Return only the lines of the listing below that run from the line with "Exportación + iCal / Outlook" through the line with "旅行、生活、女力與自由工作媒體或平台，致力於成為一位啟發人心的", both ends included, exactly as written.
The input Start Marker
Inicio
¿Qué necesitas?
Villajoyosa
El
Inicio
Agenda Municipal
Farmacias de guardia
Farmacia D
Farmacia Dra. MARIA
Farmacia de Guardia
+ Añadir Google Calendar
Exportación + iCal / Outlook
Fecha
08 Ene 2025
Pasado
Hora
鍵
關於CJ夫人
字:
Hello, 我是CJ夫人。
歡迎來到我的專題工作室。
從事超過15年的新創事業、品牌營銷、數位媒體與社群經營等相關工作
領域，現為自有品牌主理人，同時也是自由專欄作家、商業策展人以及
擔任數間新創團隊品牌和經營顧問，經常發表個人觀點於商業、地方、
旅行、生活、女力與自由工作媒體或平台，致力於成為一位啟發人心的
The input End Marker
The input Start Marker
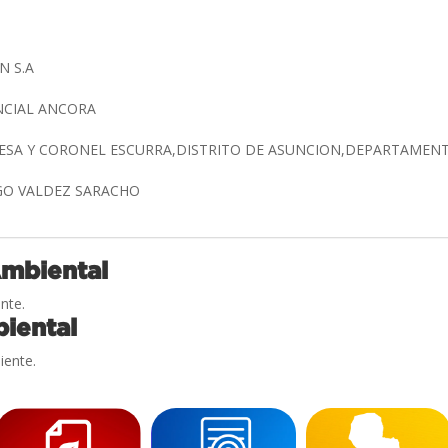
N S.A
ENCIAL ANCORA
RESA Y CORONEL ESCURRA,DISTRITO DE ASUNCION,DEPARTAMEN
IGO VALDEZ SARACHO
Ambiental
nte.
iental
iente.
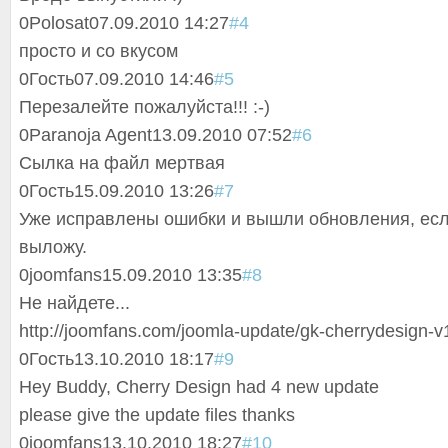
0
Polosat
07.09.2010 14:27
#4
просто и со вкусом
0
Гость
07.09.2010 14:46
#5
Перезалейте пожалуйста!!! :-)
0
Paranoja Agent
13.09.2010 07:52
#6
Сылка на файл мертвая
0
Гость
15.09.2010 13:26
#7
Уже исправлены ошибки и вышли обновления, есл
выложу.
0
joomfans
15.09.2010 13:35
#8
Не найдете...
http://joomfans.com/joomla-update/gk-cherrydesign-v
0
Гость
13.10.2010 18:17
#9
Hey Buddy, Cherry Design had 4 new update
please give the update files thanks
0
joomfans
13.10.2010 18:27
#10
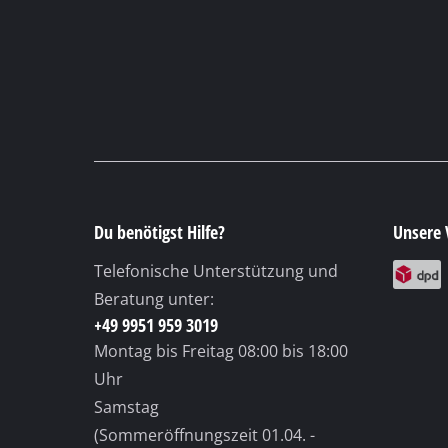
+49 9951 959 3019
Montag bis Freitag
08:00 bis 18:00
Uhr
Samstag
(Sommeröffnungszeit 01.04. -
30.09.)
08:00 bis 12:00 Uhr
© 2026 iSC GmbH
The input End Marker
> [Answer to this exercise]
Exportación + iCal / Outlook
Fecha
08 Ene 2025
Pasado
Hora
鍵
關於CJ夫人
字:
Hello, 我是CJ夫人。
歡迎來到我的專題工作室。
從事超過15年的新創事業、品牌營銷、數位媒體與社群經營等相關工作
領域，現為自有品牌主理人，同時也是自由專欄作家、商業策展人以及
擔任數間新創團隊品牌和經營顧問，經常發表個人觀點於商業、地方、
旅行、生活、女力與自由工作媒體或平台，致力於成為一位啟發人心的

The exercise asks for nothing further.